### ACTIVITY
Your task is to repeat exactly the lines below between the line holding "Instead, Variational Autoencoders" and the line holding "Borrowing ideas from", inclusive, and only those.

Source texts of formatted documents:
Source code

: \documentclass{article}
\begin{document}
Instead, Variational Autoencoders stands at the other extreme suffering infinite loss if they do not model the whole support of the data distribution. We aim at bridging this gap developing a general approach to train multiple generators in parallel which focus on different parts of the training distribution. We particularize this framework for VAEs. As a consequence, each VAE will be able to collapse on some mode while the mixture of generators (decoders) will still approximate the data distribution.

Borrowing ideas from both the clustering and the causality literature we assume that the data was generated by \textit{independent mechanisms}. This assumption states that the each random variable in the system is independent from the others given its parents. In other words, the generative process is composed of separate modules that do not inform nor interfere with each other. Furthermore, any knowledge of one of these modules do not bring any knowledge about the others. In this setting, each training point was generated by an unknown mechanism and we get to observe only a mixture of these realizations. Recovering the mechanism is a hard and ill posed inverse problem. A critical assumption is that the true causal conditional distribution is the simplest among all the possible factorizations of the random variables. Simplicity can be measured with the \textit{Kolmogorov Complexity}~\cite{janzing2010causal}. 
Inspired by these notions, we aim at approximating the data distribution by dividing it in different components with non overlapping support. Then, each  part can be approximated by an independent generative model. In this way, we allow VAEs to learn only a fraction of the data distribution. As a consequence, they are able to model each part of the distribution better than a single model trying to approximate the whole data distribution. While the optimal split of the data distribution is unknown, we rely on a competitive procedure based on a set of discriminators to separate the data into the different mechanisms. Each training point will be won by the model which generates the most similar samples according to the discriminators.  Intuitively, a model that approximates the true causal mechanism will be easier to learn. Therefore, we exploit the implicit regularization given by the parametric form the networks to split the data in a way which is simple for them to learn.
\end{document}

...

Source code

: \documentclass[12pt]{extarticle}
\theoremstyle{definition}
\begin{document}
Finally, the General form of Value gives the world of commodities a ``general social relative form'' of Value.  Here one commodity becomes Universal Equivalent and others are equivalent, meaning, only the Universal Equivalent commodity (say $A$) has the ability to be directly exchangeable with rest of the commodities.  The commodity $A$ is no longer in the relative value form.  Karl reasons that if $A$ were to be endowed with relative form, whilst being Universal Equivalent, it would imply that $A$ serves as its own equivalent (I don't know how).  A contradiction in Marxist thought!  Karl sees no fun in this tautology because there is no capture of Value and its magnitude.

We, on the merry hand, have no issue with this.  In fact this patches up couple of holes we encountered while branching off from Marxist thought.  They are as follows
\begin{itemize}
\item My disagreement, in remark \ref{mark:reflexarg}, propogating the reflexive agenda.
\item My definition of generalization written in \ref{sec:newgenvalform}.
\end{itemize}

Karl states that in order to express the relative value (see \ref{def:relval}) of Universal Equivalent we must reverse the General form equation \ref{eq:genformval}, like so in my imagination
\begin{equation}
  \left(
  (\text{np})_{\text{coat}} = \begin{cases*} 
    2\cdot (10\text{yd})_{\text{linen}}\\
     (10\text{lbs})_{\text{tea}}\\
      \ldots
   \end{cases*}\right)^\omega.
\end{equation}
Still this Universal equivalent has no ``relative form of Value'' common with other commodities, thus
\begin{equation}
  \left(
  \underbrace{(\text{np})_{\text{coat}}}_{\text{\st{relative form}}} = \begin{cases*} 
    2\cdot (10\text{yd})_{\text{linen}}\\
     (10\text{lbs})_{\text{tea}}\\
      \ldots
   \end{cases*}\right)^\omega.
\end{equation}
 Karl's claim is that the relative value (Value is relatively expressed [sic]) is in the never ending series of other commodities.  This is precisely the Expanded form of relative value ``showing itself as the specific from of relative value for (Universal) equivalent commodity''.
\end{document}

### RESPONSE TO THE EXERCISE
Instead, Variational Autoencoders stands at the other extreme suffering infinite loss if they do not model the whole support of the data distribution. We aim at bridging this gap developing a general approach to train multiple generators in parallel which focus on different parts of the training distribution. We particularize this framework for VAEs. As a consequence, each VAE will be able to collapse on some mode while the mixture of generators (decoders) will still approximate the data distribution.

Borrowing ideas from both the clustering and the causality literature we assume that the data was generated by \textit{independent mechanisms}. This assumption states that the each random variable in the system is independent from the others given its parents. In other words, the generative process is composed of separate modules that do not inform nor interfere with each other. Furthermore, any knowledge of one of these modules do not bring any knowledge about the others. In this setting, each training point was generated by an unknown mechanism and we get to observe only a mixture of these realizations. Recovering the mechanism is a hard and ill posed inverse problem. A critical assumption is that the true causal conditional distribution is the simplest among all the possible factorizations of the random variables. Simplicity can be measured with the \textit{Kolmogorov Complexity}~\cite{janzing2010causal}. 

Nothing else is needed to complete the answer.